"Białorusini muszą wiedzieć, że jesteśmy z nimi" - podkreśla poseł PiS Joanna Lichocka z sejmowej komisji spraw zagranicznych. W jej ocenie sytuacja w tym kraju wygląda bardzo niepokojąco po doniesieniach o śmierci jednej osoby i kolejnych nocnych rozruchach.
Lichocka mówiła dziś rano w Polskim Radiu 24, że potrzebne są kolejne wystąpienia ze strony krajów sąsiedzkich do mobilizowanie opinii publicznej Europy i świata do solidaryzowania się z Białorusią i podjęcia działań prowadzących do zakończenia eskalacji protestów.
W rozmowie z redaktor Dorotą Kanią dodała, że dziś na Łotwie będzie polski minister spraw zagranicznych Jacek Czaputowicz i wspólnie z szefem MSZ Łotwy mają wydać oświadczenie w sprawie sytuacji po białoruskich wyborach prezydenckich.

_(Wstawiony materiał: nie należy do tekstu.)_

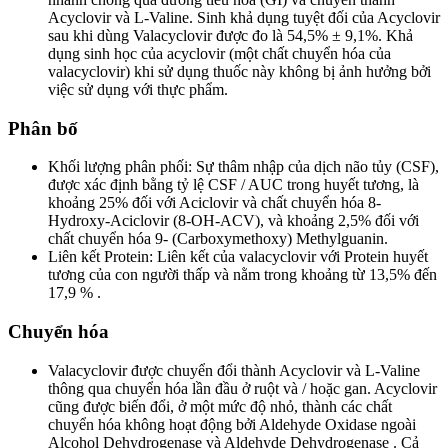
Acyclovir và L-Valine. Sinh khả dụng tuyệt đối của Acyclovir
sau khi dùng Valacyclovir được đo là 54,5% ± 9,1%. Khả
dụng sinh học của acyclovir (một chất chuyển hóa của
valacyclovir) khi sử dụng thuốc này không bị ảnh hưởng bởi
việc sử dụng với thực phẩm.
Phân bố
Khối lượng phân phối: Sự thâm nhập của dịch não tủy (CSF),
được xác định bằng tỷ lệ CSF / AUC trong huyết tương, là
khoảng 25% đối với Aciclovir và chất chuyển hóa 8-
Hydroxy-Aciclovir (8-OH-ACV), và khoảng 2,5% đối với
chất chuyển hóa 9- (Carboxymethoxy) Methylguanin.
Liên kết Protein: Liên kết của valacyclovir với Protein huyết
tương của con người thấp và nằm trong khoảng từ 13,5% đến
17,9 % .
Chuyển hóa
Valacyclovir được chuyển đổi thành Acyclovir và L-Valine
thông qua chuyển hóa lần đầu ở ruột và / hoặc gan. Acyclovir
cũng được biến đổi, ở một mức độ nhỏ, thành các chất
chuyển hóa không hoạt động bởi Aldehyde Oxidase ngoài
Alcohol Dehydrogenase và Aldehyde Dehydrogenase . Cả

Przypomniała, że premier Mateusz Morawiecki zwrócił się o zwołanie nadzwyczajnego szczytu europejskiego w sprawie Białorusi. "Na razie niespiesznie elity europejskie się do tego skłaniają" - oceniła. Jej zdaniem, Polska musi intensywną pracą dyplomatyczną pokazać, że Unia Europejska nie może być bierna w tej sprawie.
Zdaniem Lichockiej, po naszych doświadczeniach z końca lat 80-tych, trzeba okazywać solidarność Białorusinom walczącym o wolność, demokrację i praworządność.